I want to befriend faithfulness. I want to cling to Him. I want to seek His presence and allow Him to hold me up. This past summer was intense and busy. However, on occasion, I spent time laying in a hammock, late at night. I just laid there, all of my weight held in its strings, cradled in the middle of the air. Hammocks are cool like that. I prayed simple, honest prayers telling God that I gave Him everything and I came just as I was. Soon I realized maybe my relationship with Jesus (not so much what I do as a result of it, but the time I spend seeking His presence) should look a lot more like laying in a hammock and a lot less like the performance I find myself trying to make it. What would it look like if I could consistently come before my Maker, Savior, Sustainer and quiet my heart, offering Him all of me, just as I am, regardless of what I have or have not accomplished? What would it look like if I did this, simply allowing Him to refresh, renew, and refine my heart and soul? Then everything else I did would come out of the overflow of this intimate dependence. I dare to say I would be less concerned with performing well and more concerned with loving well. I dare say this would look a lot more like being found faithful.

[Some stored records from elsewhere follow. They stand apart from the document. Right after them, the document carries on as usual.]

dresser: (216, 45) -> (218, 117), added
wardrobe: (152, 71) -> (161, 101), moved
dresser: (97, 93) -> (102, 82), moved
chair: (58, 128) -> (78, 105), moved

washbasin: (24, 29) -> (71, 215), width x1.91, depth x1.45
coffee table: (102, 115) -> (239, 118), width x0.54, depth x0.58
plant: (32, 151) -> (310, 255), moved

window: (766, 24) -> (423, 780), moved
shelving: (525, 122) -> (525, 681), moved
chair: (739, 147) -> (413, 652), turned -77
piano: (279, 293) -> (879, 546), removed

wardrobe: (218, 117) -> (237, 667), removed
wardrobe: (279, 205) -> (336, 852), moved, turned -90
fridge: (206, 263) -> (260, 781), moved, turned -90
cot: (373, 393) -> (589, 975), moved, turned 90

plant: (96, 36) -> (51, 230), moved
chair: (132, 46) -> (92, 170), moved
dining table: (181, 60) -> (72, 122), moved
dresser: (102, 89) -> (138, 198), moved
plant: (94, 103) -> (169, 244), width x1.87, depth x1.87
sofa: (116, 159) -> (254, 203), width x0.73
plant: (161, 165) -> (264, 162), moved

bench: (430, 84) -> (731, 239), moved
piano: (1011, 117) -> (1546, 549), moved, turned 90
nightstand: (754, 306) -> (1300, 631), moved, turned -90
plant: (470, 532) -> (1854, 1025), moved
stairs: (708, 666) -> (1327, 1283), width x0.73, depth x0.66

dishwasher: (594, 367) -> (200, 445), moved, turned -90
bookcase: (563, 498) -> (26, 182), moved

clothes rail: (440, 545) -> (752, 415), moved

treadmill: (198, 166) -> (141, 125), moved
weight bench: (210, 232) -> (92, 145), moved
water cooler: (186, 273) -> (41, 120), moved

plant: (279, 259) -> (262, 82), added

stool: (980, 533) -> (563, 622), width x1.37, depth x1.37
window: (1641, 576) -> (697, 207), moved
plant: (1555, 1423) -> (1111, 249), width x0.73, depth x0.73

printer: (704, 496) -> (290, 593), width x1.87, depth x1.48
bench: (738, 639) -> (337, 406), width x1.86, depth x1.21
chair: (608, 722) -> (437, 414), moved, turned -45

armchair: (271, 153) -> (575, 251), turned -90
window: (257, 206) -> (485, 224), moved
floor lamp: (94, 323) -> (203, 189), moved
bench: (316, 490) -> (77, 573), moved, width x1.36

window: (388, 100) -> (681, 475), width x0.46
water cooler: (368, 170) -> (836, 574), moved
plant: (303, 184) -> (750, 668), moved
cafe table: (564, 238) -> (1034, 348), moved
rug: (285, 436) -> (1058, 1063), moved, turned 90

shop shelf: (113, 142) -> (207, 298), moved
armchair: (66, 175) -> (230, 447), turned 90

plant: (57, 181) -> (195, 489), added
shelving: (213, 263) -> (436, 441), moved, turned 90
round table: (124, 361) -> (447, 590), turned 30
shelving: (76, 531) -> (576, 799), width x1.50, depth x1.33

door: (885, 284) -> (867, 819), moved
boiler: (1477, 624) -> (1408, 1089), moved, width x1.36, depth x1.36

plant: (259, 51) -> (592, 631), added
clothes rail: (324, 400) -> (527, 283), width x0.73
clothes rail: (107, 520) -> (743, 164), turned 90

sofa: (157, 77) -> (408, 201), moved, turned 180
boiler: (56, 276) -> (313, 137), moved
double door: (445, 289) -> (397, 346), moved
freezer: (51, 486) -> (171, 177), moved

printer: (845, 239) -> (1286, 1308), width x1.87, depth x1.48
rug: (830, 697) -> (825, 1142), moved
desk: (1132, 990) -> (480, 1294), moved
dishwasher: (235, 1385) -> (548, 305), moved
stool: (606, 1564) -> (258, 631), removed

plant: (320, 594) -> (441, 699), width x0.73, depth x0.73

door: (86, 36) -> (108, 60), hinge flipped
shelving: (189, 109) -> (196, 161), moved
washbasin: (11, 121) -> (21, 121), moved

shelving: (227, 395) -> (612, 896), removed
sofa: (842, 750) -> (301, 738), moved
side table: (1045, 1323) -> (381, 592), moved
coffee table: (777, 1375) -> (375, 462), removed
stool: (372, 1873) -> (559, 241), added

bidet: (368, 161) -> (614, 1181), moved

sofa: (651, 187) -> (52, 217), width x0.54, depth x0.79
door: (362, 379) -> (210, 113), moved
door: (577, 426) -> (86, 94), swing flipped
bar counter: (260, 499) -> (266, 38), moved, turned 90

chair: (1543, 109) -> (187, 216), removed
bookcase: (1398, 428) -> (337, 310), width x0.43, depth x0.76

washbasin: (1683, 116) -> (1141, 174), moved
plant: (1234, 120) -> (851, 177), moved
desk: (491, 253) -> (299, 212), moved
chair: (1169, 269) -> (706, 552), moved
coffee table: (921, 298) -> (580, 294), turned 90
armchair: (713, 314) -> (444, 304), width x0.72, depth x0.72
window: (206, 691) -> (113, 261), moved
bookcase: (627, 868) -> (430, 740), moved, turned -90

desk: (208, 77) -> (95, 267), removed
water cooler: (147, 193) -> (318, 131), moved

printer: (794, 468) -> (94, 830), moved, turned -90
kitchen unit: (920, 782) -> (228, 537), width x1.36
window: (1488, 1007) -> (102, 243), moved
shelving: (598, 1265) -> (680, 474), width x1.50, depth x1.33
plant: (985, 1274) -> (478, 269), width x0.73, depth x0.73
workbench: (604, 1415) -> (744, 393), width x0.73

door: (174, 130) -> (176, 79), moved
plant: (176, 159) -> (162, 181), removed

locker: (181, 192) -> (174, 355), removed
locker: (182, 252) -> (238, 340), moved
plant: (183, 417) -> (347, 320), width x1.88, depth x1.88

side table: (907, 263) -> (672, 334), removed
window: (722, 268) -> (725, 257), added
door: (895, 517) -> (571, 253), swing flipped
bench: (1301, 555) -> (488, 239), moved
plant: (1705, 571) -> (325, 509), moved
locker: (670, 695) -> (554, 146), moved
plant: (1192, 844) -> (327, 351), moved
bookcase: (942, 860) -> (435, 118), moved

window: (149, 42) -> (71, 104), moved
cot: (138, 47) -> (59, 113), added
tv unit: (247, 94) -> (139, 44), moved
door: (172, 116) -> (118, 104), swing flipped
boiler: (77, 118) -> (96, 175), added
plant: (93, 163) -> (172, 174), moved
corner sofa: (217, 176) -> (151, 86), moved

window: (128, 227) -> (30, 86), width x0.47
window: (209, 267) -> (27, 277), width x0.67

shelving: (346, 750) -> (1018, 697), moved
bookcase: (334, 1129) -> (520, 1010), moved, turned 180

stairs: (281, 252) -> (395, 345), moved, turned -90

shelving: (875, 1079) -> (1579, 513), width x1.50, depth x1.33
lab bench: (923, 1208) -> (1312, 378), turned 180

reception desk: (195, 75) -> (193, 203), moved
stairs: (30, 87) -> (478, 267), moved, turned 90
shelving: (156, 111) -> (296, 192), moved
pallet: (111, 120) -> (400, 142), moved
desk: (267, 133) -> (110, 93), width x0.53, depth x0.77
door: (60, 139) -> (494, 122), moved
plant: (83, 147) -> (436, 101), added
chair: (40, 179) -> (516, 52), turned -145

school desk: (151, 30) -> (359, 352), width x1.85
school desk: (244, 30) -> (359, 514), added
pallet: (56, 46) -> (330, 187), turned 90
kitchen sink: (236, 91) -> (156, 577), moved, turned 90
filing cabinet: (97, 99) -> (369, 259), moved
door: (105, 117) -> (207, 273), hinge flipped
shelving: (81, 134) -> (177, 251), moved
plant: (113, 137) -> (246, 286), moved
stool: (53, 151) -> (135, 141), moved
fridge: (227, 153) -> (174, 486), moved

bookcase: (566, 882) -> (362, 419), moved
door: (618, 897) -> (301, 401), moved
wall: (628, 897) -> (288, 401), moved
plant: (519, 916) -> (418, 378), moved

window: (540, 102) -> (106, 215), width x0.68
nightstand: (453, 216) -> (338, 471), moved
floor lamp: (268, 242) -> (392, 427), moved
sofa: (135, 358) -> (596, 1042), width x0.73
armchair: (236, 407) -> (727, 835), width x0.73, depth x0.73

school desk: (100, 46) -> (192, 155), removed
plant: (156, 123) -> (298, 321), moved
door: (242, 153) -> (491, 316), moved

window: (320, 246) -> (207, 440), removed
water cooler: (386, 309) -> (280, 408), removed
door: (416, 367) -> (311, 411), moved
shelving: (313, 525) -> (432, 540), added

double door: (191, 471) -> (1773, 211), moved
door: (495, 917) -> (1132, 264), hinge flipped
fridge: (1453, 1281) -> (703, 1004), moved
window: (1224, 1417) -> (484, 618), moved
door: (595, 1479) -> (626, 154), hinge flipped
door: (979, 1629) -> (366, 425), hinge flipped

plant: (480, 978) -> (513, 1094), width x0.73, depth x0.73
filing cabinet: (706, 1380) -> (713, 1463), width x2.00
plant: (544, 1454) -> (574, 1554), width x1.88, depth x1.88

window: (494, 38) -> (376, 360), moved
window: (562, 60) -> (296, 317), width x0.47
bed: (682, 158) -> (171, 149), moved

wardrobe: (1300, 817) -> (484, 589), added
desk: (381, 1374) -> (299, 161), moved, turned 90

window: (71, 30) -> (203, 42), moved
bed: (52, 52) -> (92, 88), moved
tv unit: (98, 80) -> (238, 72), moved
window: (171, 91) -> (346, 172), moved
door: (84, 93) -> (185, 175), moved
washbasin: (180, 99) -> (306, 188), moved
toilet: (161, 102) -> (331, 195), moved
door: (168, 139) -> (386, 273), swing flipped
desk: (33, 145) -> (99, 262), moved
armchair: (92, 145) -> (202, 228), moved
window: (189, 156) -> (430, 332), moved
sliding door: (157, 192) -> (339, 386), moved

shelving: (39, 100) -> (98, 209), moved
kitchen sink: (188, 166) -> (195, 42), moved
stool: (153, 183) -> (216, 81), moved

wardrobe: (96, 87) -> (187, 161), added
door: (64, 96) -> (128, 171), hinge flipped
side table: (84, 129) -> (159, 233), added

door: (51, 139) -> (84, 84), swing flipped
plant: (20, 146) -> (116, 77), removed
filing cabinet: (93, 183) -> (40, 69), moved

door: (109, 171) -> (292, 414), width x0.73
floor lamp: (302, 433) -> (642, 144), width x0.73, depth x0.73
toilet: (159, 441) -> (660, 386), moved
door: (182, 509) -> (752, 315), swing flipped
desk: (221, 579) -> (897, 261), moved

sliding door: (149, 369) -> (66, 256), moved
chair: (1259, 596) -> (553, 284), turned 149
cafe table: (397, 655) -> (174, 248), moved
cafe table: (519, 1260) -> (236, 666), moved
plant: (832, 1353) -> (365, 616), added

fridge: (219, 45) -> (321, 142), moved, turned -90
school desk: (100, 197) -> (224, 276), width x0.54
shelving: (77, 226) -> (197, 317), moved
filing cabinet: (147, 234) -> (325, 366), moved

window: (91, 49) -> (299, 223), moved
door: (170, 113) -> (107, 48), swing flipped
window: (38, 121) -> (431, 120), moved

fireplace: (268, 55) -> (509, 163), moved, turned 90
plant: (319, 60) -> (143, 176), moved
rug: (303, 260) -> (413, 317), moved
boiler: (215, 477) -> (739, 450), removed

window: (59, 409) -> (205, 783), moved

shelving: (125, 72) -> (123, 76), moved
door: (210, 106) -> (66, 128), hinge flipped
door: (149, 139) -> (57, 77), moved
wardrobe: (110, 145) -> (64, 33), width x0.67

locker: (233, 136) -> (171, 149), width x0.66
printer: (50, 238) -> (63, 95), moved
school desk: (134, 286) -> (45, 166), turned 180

It is amazing when I take the time to do this. When I put expectations aside, and honestly seek His presence and renewal, something beautiful happens. Things are put back into perspective and we are set free to love and serve well, far better than what we can achieve on our own. We are made new in Him 2 Cor 5:17. “Be still and know” He is God. (Psalm 46:10). May He “establish the work of our hands “ (Psalm 90:17).

I am not speaking of lukewarm faith, for that is the furthest thing from being found faithful (Revelation 3:15-17). This is not a half-hearted pursuit. No, I am all in. By all means, I am all in. I am speaking of an admission of my own humanity, and an invitation to be dependent on the only One who can restore me, make me whole, and give me purpose. It is a resolve to pursue Jesus daily, passionately, and in dependence, clinging to Him and letting Him uphold me. It is a resolve to befriend faithfulness.

I am reminded, yet again, of the words of Paul, he is passionate, purposed, and driven. He wants to do and become, and yet he knows he has not arrived. He can only focus in, and press on, because Jesus has taken hold of him. “I want to know Christ and the power of his resurrection and the fellowship of sharing in his sufferings, becoming like him in his death, and so, somehow, to attain to the resurrection from the dead. Not that I have already obtained all this, or have already been made perfect, but I press on to take hold of that for which Christ Jesus took hold of me. Brothers, I do not consider myself yet to have taken hold of it. But one thing I do: Forgetting what is behind and straining toward what is ahead, I press on toward the goal to win the prize for which God has called me heavenward in Christ Jesus” (Phil 3:10-14) I have not attained all this, but I will press on and press in because Jesus has taken hold of me. In Him I can befriend faithfulness–passionately, intentionally, daily–all the while, surrounded in His love, grace, and… faithfulness. Jesus took hold. He touches us, and it is beautiful.